■ **What is being asked**:
Could you reproduce, word for word, the part of the Vespa models reference below that begins at "This class encapsulates" and stops after "(e.g., 'e5-small-v2', 'snowflake-arctic-embed-xs')"?

■ **Selected extract**:
Models

`vespa.models`

`ModelConfig(model_id, embedding_dim, tokenizer_id=None, binarized=False, embedding_field_type='bfloat16', distance_metric=None, component_id=None, model_path=None, tokenizer_path=None, model_url=None, tokenizer_url=None, max_tokens=None, transformer_input_ids=None, transformer_attention_mask=None, transformer_token_type_ids=None, transformer_output=None, pooling_strategy=None, normalize=None, query_prepend=None, document_prepend=None)` `dataclass`

Configuration for an embedding model.

This class encapsulates all model-specific parameters that affect the Vespa schema, component configuration, and ranking expressions.

Attributes:

Name	Type	Description
`model_id`	`str`	The model identifier (e.g., 'e5-small-v2', 'snowflake-arctic-embed-xs')

■ **Data segment**:
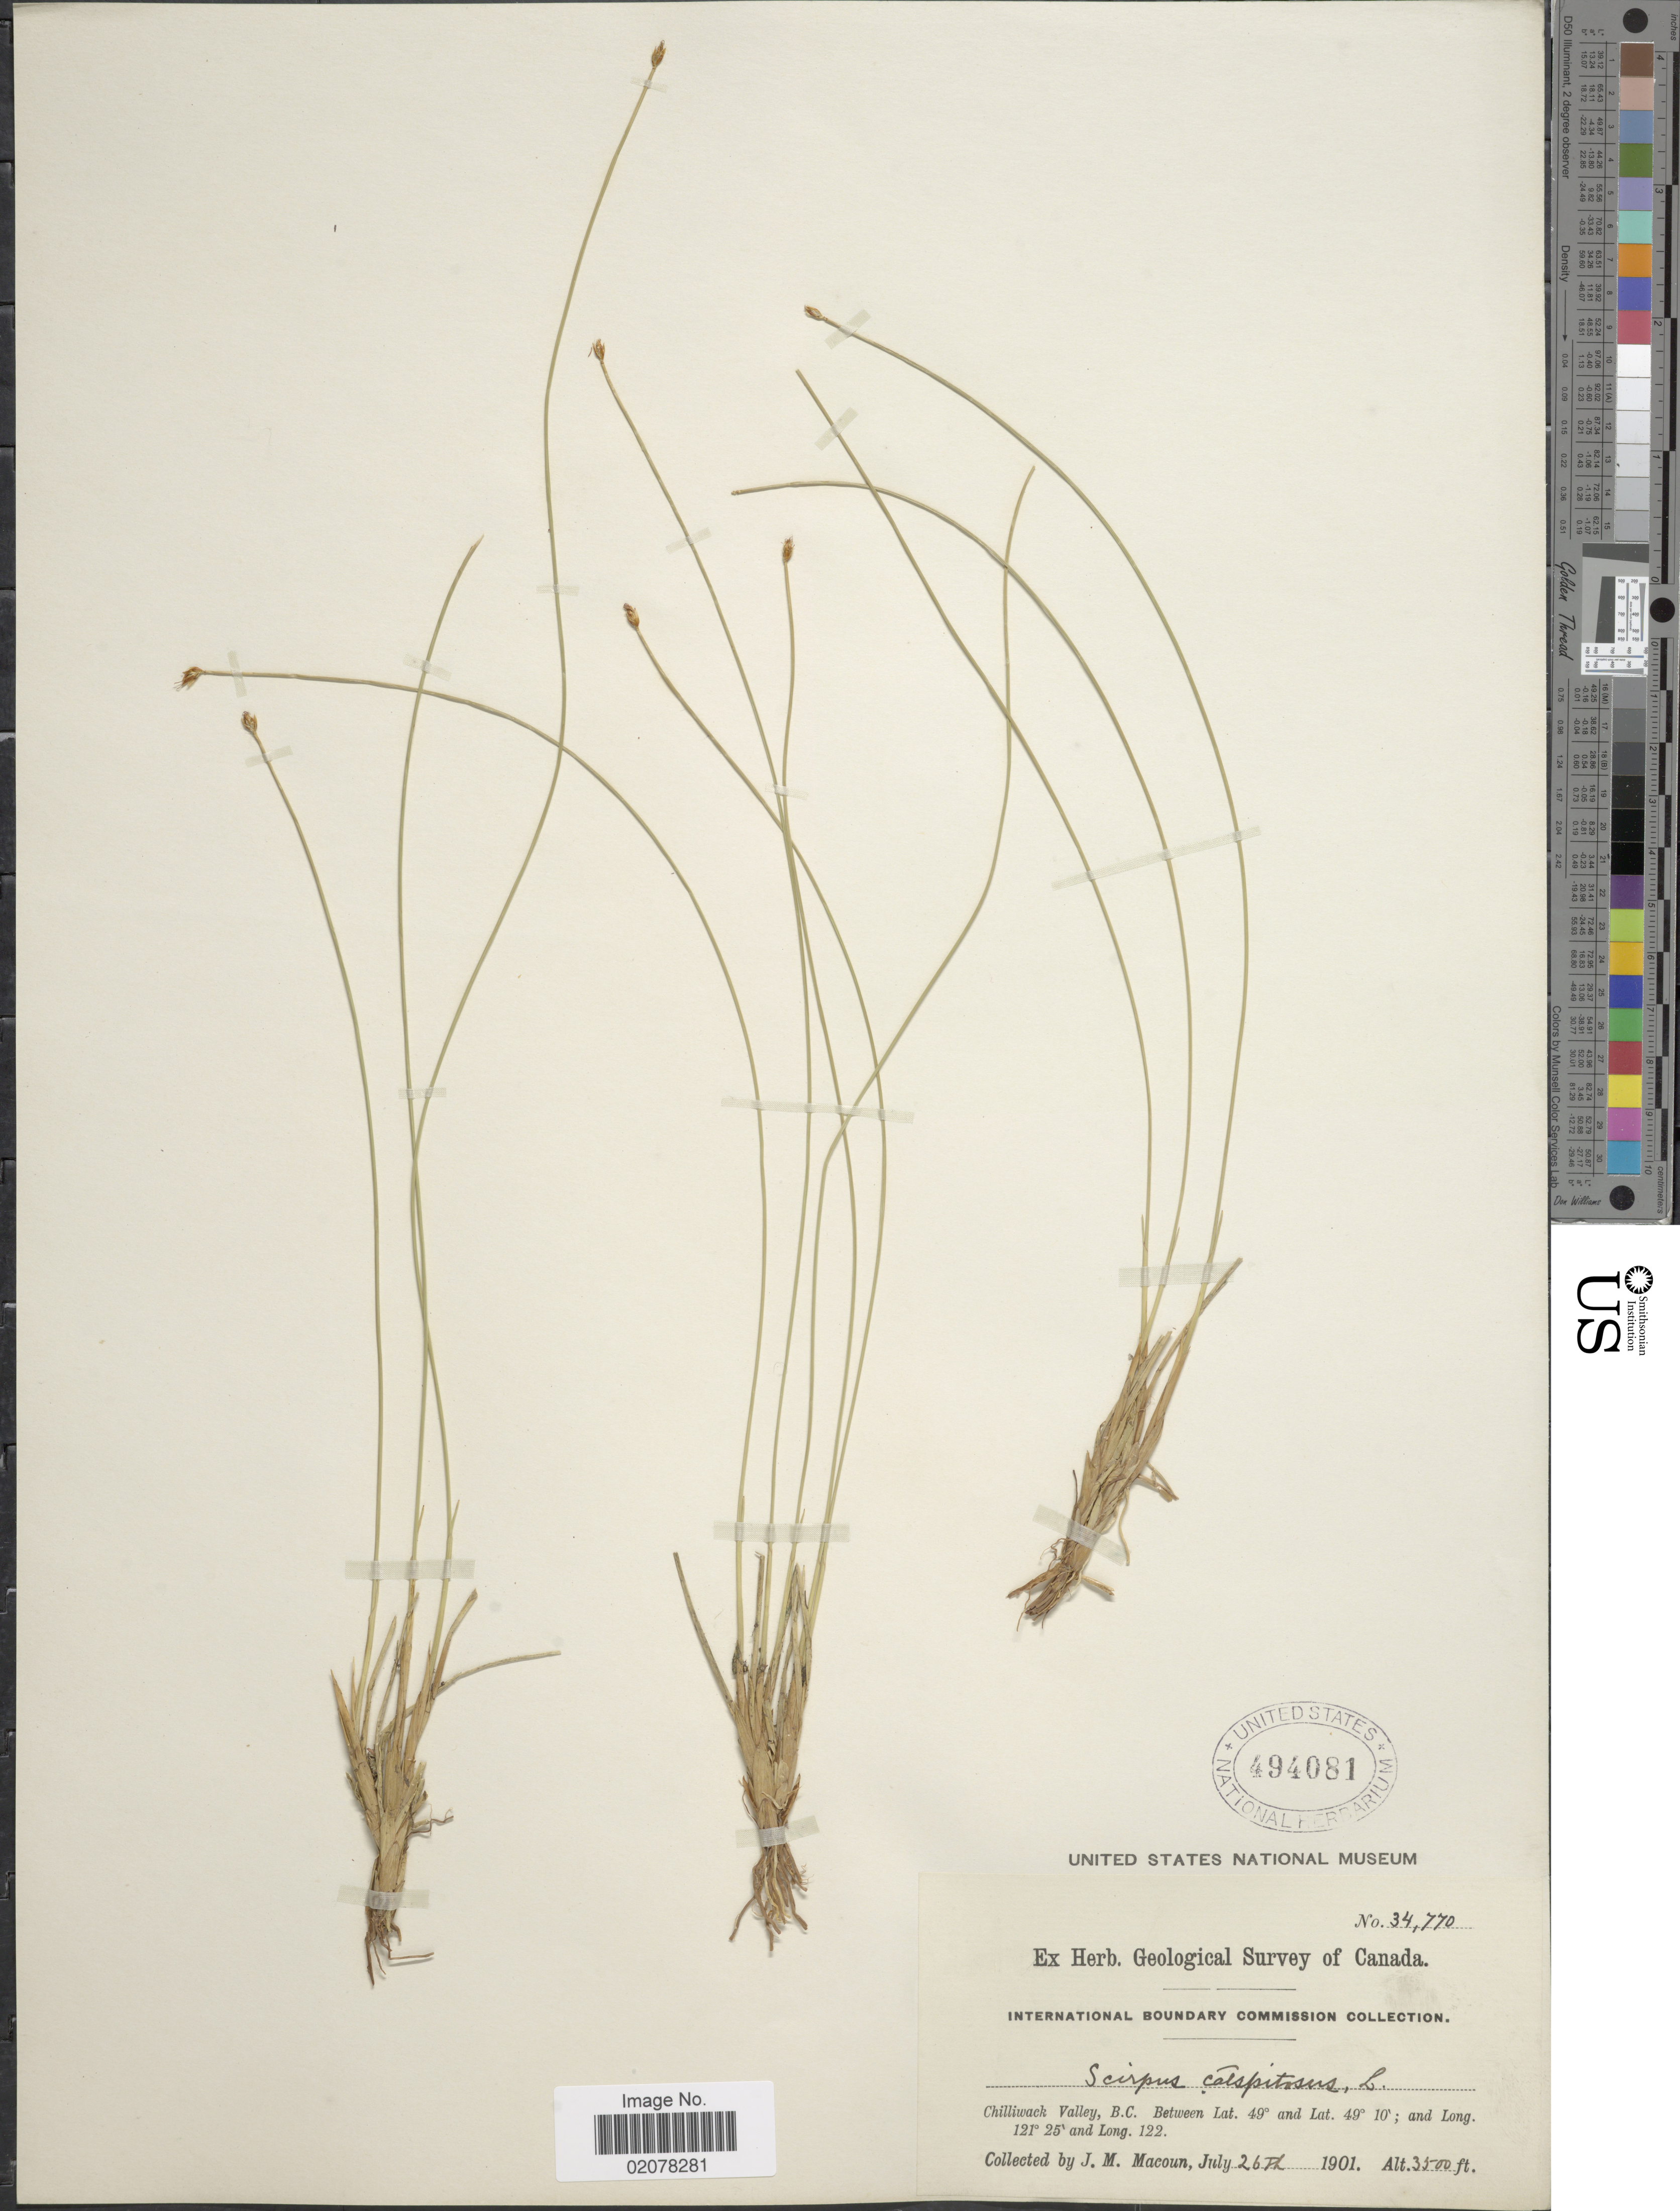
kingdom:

■ **Response for this exercise**:
This class encapsulates all model-specific parameters that affect the Vespa schema, component configuration, and ranking expressions.

Attributes:

Name	Type	Description
`model_id`	`str`	The model identifier (e.g., 'e5-small-v2', 'snowflake-arctic-embed-xs')